Monroe Superintendent Quinn says he expects to have enough staff by September to open half of his new unit, with the other half phased in sometime later.

Construction on the building actually finished in March 2006, Quinn says. In September of that year, he moved in offenders from another unit that was undergoing renovation. When they moved out four months ago, nobody took their place. In addition to a shortage of employees, there have been other issues, too, like refinement of the heating and cooling system, Quinn says.

If the new building at Monroe had been accepting inmates, it's unclear how much it would have helped solve the DOC's bed crisis. The department says that the super-high-security unit is inappropriate for most of the inmates it needs to house. Single-cell, heavily guarded, and expensive to run, the facility is designed for the toughest inmates, not parole violators, for instance.
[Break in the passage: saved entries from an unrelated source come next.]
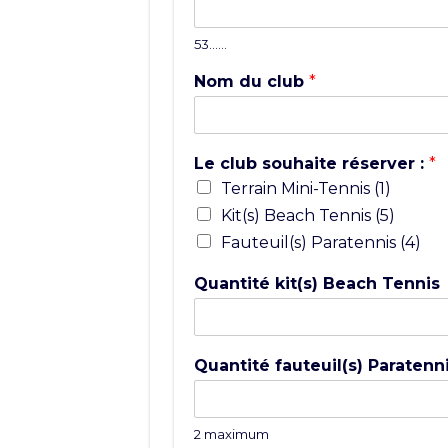
53……
Nom du club
*
Le club souhaite réserver :
*
Terrain Mini-Tennis (1)
Kit(s) Beach Tennis (5)
Fauteuil(s) Paratennis (4)
Quantité kit(s) Beach Tennis
Quantité fauteuil(s) Paratenn
2 maximum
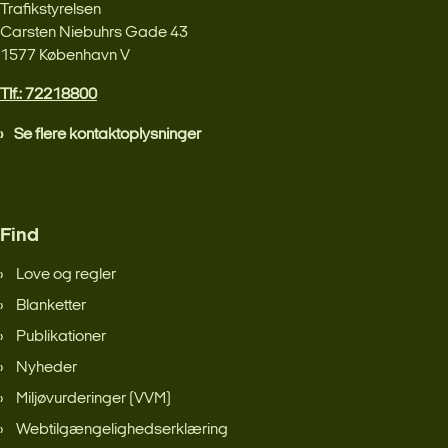
Trafikstyrelsen
Carsten Niebuhrs Gade 43
1577 København V
Tlf.: 72218800
Se flere kontaktoplysninger
Find
Love og regler
Blanketter
Publikationer
Nyheder
Miljøvurderinger (VVM)
Webtilgængelighedserklæring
Nevertheless, the Teamsters' Beranbaum contends that filling the unit would likely free up beds in other units that would be appropriate for those requiring space.
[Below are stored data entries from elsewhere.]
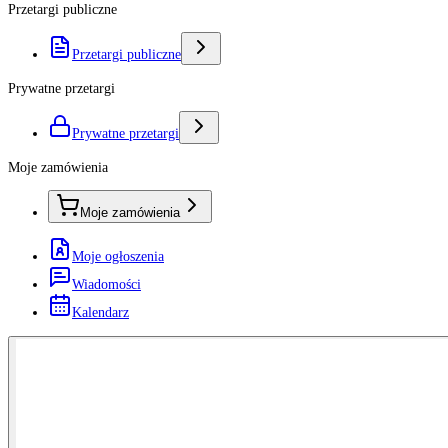
Przetargi publiczne
Przetargi publiczne
Prywatne przetargi
Prywatne przetargi
Moje zamówienia
Moje zamówienia
Moje ogłoszenia
Wiadomości
Kalendarz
In any case, he says, that unit might not be the only one in the state sitting empty for a spell. He believes the same fate looms over even bigger expansion projects at the Washington State Penitentiary in Walla Walla, which is expected to finish construction of 890 beds this fall (most for the highest-security offenders still in the general population), and the Coyote Ridge Corrections Center, near the Tri-Cities, which is adding 2,050 minimum-security beds for a scheduled opening date of December 2008.

"We don't believe they'll be able to hire staff for them," Beranbaum says.

Coyote Ridge Superintendent Scott Frakes, who will start filling 450 new positions next spring for the state's biggest prison expansion, disagrees. "I believe we are going to have advantages," he says, citing the lower cost of living in Eastern Washington. Even so, he says, noting the prison's distance from population centers, "it's going to be challenging."

In Walla Walla, where the Washington State Penitentiary is located, the cost of living may not be as high as in Western Washington, but it's higher than it used to be, due in part to the booming wine industry. With the scheduled opening date of its expansion only months away, and some 300 staffers to hire, Ruben Cedeno, the department's deputy secretary for prisons, says: "We're sweating it a little." While he says the department is making progress in filling those positions, he adds, "I wouldn't be able to make a statement about whether we'll be able to open on time or not."